╭─ The records

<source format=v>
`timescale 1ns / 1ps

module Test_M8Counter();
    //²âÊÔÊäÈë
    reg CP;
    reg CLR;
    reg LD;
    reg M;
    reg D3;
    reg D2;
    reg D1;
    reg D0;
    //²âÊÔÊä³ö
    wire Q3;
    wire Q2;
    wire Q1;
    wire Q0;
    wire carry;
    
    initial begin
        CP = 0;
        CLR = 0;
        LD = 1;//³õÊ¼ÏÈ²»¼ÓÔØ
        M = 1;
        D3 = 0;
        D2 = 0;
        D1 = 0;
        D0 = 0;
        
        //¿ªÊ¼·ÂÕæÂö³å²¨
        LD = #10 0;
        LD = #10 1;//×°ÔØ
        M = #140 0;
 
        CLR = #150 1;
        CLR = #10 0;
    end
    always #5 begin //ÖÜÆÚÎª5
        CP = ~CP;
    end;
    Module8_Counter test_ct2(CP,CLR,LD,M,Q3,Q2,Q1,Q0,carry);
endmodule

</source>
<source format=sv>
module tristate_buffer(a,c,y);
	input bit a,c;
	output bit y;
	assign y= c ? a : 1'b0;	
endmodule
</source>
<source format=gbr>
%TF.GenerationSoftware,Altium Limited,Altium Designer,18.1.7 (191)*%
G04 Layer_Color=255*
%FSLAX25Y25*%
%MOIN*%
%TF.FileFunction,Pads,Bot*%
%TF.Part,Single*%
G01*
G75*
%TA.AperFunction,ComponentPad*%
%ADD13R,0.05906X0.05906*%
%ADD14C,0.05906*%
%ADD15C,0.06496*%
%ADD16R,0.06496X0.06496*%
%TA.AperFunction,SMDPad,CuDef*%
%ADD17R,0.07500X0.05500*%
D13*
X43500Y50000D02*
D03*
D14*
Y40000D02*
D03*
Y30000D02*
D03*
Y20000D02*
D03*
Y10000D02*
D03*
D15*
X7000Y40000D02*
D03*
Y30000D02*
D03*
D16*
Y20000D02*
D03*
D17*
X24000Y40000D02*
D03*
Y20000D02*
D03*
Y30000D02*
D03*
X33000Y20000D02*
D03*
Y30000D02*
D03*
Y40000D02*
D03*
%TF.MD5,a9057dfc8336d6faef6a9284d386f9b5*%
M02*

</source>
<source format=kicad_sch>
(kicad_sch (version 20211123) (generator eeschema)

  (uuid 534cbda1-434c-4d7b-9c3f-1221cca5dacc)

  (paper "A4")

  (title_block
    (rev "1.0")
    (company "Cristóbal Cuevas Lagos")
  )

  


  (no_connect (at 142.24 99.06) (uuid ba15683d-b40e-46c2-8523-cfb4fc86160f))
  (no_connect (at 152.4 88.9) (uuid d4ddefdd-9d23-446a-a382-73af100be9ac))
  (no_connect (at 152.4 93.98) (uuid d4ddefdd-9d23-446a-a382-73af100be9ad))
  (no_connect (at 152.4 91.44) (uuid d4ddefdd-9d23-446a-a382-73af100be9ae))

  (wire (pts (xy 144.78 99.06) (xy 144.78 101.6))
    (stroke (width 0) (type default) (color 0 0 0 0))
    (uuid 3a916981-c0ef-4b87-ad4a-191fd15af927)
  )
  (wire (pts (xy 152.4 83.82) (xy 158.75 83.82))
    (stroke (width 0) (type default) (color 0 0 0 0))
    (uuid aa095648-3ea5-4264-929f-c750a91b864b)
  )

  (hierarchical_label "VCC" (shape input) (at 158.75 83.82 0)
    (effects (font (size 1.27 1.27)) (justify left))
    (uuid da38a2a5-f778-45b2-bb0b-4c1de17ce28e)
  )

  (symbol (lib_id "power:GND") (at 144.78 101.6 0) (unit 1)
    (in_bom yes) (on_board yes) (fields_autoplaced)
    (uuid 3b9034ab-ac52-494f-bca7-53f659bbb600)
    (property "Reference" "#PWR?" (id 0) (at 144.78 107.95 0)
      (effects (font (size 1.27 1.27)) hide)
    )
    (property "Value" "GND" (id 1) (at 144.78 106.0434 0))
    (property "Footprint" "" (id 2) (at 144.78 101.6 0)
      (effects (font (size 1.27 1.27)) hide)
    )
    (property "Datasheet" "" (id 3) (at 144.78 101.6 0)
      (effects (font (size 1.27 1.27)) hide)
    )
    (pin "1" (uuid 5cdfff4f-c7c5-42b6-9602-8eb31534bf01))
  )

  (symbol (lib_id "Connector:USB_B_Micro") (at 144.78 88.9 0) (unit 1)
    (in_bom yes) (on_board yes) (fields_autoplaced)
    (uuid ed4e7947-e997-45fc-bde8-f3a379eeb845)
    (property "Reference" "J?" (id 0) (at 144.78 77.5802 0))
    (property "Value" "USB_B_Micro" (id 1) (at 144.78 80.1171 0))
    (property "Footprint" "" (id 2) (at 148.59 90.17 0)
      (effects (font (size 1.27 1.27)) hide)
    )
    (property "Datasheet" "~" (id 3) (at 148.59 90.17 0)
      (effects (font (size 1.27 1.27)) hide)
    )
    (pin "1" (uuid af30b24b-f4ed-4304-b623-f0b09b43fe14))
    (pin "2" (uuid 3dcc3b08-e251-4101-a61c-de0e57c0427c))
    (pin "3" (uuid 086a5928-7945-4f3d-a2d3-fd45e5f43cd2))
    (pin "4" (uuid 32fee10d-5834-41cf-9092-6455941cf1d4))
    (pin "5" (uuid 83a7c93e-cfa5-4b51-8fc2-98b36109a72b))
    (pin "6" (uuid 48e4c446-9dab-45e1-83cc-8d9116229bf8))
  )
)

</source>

╰─
╭─ The records

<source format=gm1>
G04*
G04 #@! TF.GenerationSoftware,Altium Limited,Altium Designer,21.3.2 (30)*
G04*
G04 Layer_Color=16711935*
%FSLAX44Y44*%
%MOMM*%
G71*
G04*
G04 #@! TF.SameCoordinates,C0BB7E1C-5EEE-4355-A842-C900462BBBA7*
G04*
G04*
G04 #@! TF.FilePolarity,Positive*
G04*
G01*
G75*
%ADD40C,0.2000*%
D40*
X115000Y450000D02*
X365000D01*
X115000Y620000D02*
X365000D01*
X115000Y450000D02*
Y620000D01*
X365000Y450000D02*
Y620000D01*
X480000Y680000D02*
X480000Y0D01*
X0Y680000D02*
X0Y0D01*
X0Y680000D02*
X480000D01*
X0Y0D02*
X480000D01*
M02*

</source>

╰─

◆ **Work request**
Above are some lines. Repeat exactly, and only, those from the line that has "(no_connect (at 152.4 88.9)" through the line that has "3) (at 148.59 90.17 0)".

◆ **Exercise answer**
  (no_connect (at 152.4 88.9) (uuid d4ddefdd-9d23-446a-a382-73af100be9ac))
  (no_connect (at 152.4 93.98) (uuid d4ddefdd-9d23-446a-a382-73af100be9ad))
  (no_connect (at 152.4 91.44) (uuid d4ddefdd-9d23-446a-a382-73af100be9ae))

  (wire (pts (xy 144.78 99.06) (xy 144.78 101.6))
    (stroke (width 0) (type default) (color 0 0 0 0))
    (uuid 3a916981-c0ef-4b87-ad4a-191fd15af927)
  )
  (wire (pts (xy 152.4 83.82) (xy 158.75 83.82))
    (stroke (width 0) (type default) (color 0 0 0 0))
    (uuid aa095648-3ea5-4264-929f-c750a91b864b)
  )

  (hierarchical_label "VCC" (shape input) (at 158.75 83.82 0)
    (effects (font (size 1.27 1.27)) (justify left))
    (uuid da38a2a5-f778-45b2-bb0b-4c1de17ce28e)
  )

  (symbol (lib_id "power:GND") (at 144.78 101.6 0) (unit 1)
    (in_bom yes) (on_board yes) (fields_autoplaced)
    (uuid 3b9034ab-ac52-494f-bca7-53f659bbb600)
    (property "Reference" "#PWR?" (id 0) (at 144.78 107.95 0)
      (effects (font (size 1.27 1.27)) hide)
    )
    (property "Value" "GND" (id 1) (at 144.78 106.0434 0))
    (property "Footprint" "" (id 2) (at 144.78 101.6 0)
      (effects (font (size 1.27 1.27)) hide)
    )
    (property "Datasheet" "" (id 3) (at 144.78 101.6 0)
      (effects (font (size 1.27 1.27)) hide)
    )
    (pin "1" (uuid 5cdfff4f-c7c5-42b6-9602-8eb31534bf01))
  )

  (symbol (lib_id "Connector:USB_B_Micro") (at 144.78 88.9 0) (unit 1)
    (in_bom yes) (on_board yes) (fields_autoplaced)
    (uuid ed4e7947-e997-45fc-bde8-f3a379eeb845)
    (property "Reference" "J?" (id 0) (at 144.78 77.5802 0))
    (property "Value" "USB_B_Micro" (id 1) (at 144.78 80.1171 0))
    (property "Footprint" "" (id 2) (at 148.59 90.17 0)
      (effects (font (size 1.27 1.27)) hide)
    )
    (property "Datasheet" "~" (id 3) (at 148.59 90.17 0)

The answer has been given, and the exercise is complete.